We are sorry, sometimes travel and people make you chose between posting and living life. We just went through this for the last few weeks but are now able to start posting again. Over the next ten or so days we will be working hard on getting posts, pictures and videos ready so that we can start to get caught up on sharing our adventure.

 

 

Thank you all for putting up with the recent slowness!

Michael and Veronica.

 

 

 

Going to Israel?

While we were still in Yalakavak, we had already made plans for the next part of our trip. We would go to Selcuk for a day and then onto Istanbul for almost a week before flying to Tel Aviv, Israel. From there we would go north and do a hike called the Jesus Trail that I was very excited to do. Then head south to Jerusalem and continue south into the dessert. We had already set up a workaway with a family and we would spend three weeks building an art center in the Negev Dessert. Then we’d be continuing over the boarder to Egypt, to see the pyramids and explore a little before finally flying to India. The whole leg would last about a month and a half.

From jesustrail.com

We had already bought our tickets to Tel Aviv but besides that exact dates were up in the air. When we boarded the bus, we were a little nervous because of the trouble in Egypt with protests and trouble with the surrounding embassies, but we had still decided to go. The bus we took to Selcuk was very nice and had a TV that was showing the news when we were on route. I was watching it as Veronica was reading and though it was in Turkish, I had the feeling that it was talking about Israel. I watched fighting in the streets and explosions. When we arrived to our hotel we checked our email and had messages from multiple people telling us about what was going on. There was an escalation in the situation in Gaza. Throughout the next week we received multiple emails a day from friends and family, keeping us updated on what was happening.
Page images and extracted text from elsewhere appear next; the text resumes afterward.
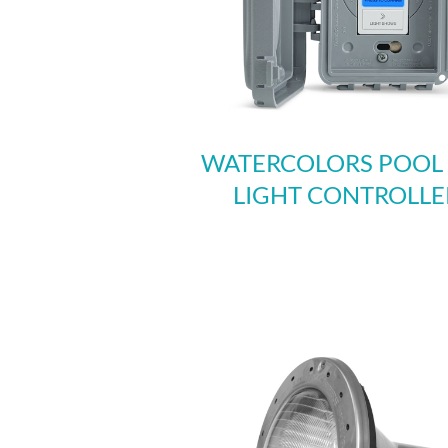
WATERCOLORS POOL
LIGHT CONTROLLE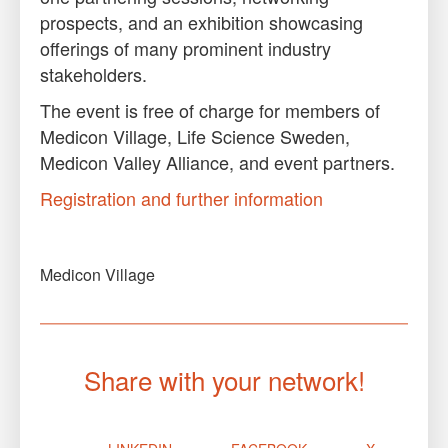
prospects, and an exhibition showcasing
offerings of many prominent industry
stakeholders.
The event is free of charge for members of
Medicon Village, Life Science Sweden,
Medicon Valley Alliance, and event partners.
Registration and further information
Medicon Village
Share with your network!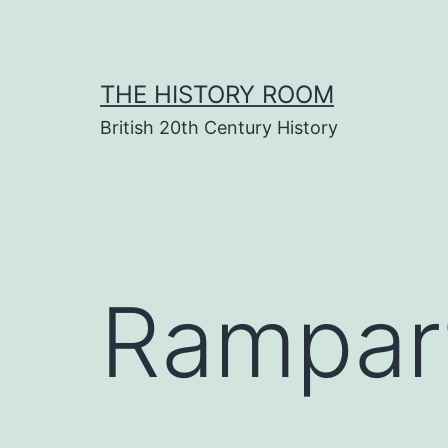
Skip
to
content
THE HISTORY ROOM
British 20th Century History
Rampar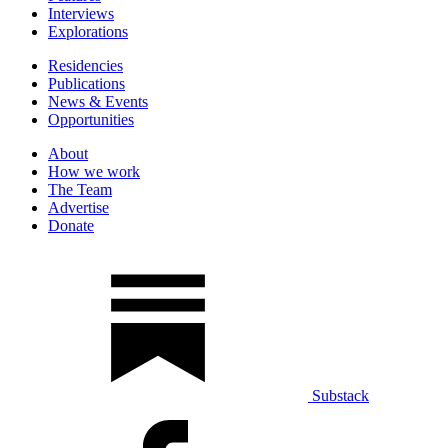
Interviews
Explorations
Residencies
Publications
News & Events
Opportunities
About
How we work
The Team
Advertise
Donate
Substack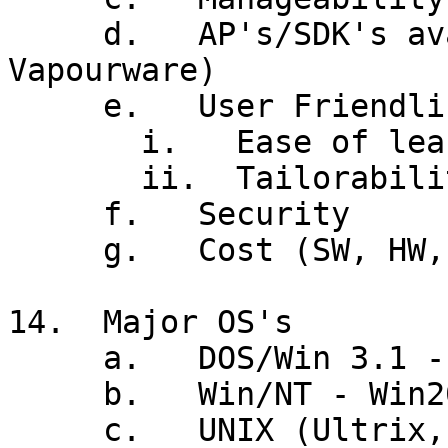
     d.   AP's/SDK's available (Watch for 
Vapourware)

     e.   User Friendliness

       i.   Ease of learning vs Ease of use

       ii.  Tailorability

     f.   Security

     g.   Cost (SW, HW, install, support)

14.  Major OS's

     a.   DOS/Win 3.1 - Win95/98

     b.   Win/NT - Win2000

     c.   UNIX (Ultrix, AIX, Solaris, HP-UX, 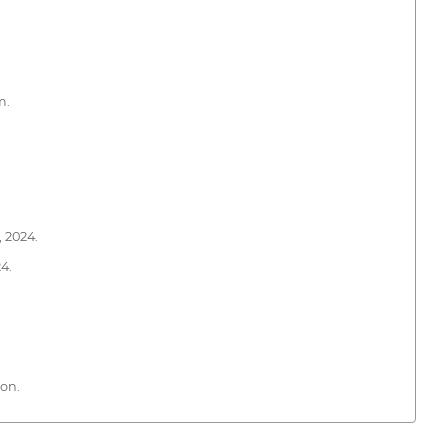
m.
 2024.
4.
ion.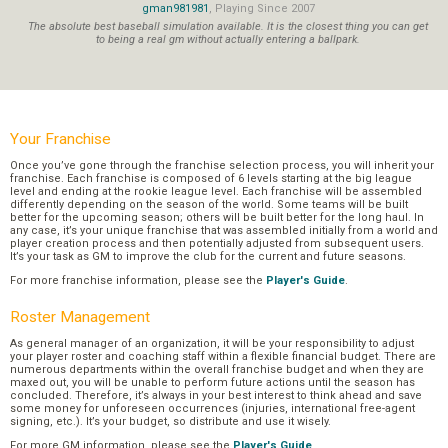
gman981981
, Playing Since 2007
The absolute best baseball simulation available. It is the closest thing you can get
to being a real gm without actually entering a ballpark.
Your Franchise
Once you’ve gone through the franchise selection process, you will inherit your
franchise. Each franchise is composed of 6 levels starting at the big league
level and ending at the rookie league level. Each franchise will be assembled
differently depending on the season of the world. Some teams will be built
better for the upcoming season; others will be built better for the long haul. In
any case, it’s your unique franchise that was assembled initially from a world and
player creation process and then potentially adjusted from subsequent users.
It’s your task as GM to improve the club for the current and future seasons.
For more franchise information, please see the
Player's Guide
.
Roster Management
As general manager of an organization, it will be your responsibility to adjust
your player roster and coaching staff within a flexible financial budget. There are
numerous departments within the overall franchise budget and when they are
maxed out, you will be unable to perform future actions until the season has
concluded. Therefore, it’s always in your best interest to think ahead and save
some money for unforeseen occurrences (injuries, international free-agent
signing, etc.). It’s your budget, so distribute and use it wisely.
For more GM information, please see the
Player's Guide
.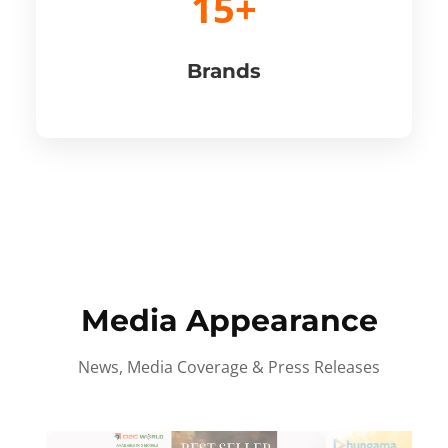
15+
Brands
Media Appearance
News, Media Coverage & Press Releases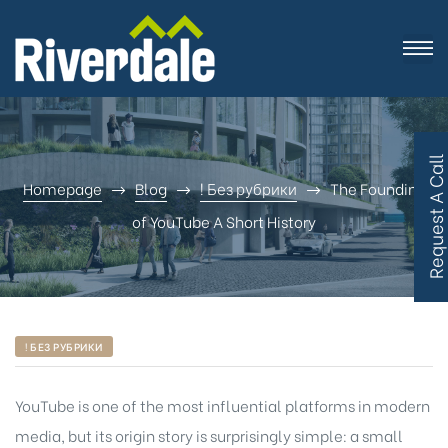
R
e
q
u
e
s
t
A
C
a
l
l
B
a
c
Homepage
Blog
! Без рубрики
The Founding
of YouTube A Short History
! БЕЗ РУБРИКИ
YouTube
is one of the most influential platforms in modern
media, but its origin story is surprisingly simple: a small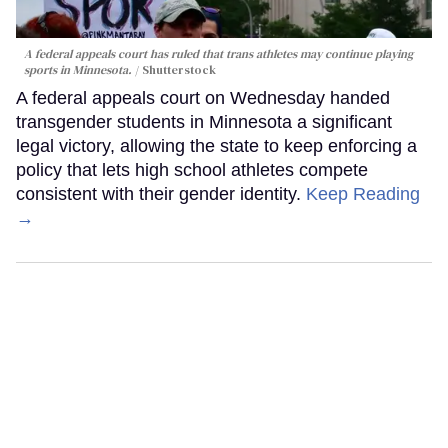
A federal appeals court has ruled that trans athletes may continue playing
sports in Minnesota.
Shutterstock
A federal appeals court on Wednesday handed
transgender students in Minnesota a significant
legal victory, allowing the state to keep enforcing a
policy that lets high school athletes compete
consistent with their gender identity.
Keep Reading
→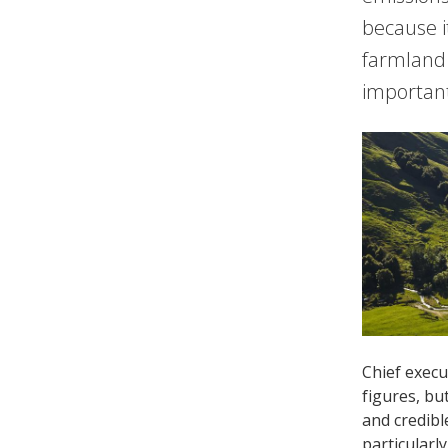
because i
farmland 
important
Chief execu
figures, bu
and credibl
particularl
We had very little time to make our decision. Many said that things could calm down as fast as they escalate but who really knew. As missiles were being fired at Tel Aviv and there was a bomb on an Israeli bus, we needed to make up our minds. We continued onto Istanbul, and researched our options. If we were going to reschedule our tickets, we had to do it 48 hours before our flight. We were flying with Pegasus Airlines, a budget airline, and we researched where else we could fly if we exchanged our tickets.

The main idea we had was that we could go onto India early and spend a little more time there and in South East Asia. This could be good because Veronica was really excited for India and Israel is known to be very expensive (though we did have 3 weeks set up that would not cost us anything). Being towards the end of our budget it sounded like an okay idea. In reality, we did not think that we would be in that much danger. We would spend very little time in Tel Aviv, and chances were we would be completely fine. We were in contact with the family in the Negev Dessert and they said there was no problems by them. The issue we were nervous about was crossing the boarder into Egypt and being able to fly onward out of Cairo. The cost is much cheaper to fly from Cairo to India, but the Egypt-Israel boarder has had issues for years and with an escalation, we did not want to be stranded in Israel.

We still needed to get our India visas (this will be in another post) in Istanbul before we could change our plane tickets because India is very strict about this. In the end, we did not make the decision until a few days into Istanbul, but we decided to skip over Israel, Jordan (we wanted to at least see Petra) and Egypt and continue onto India. We will have to make a special trip later on in our life, because all of those places are ones I have a strong urge to see.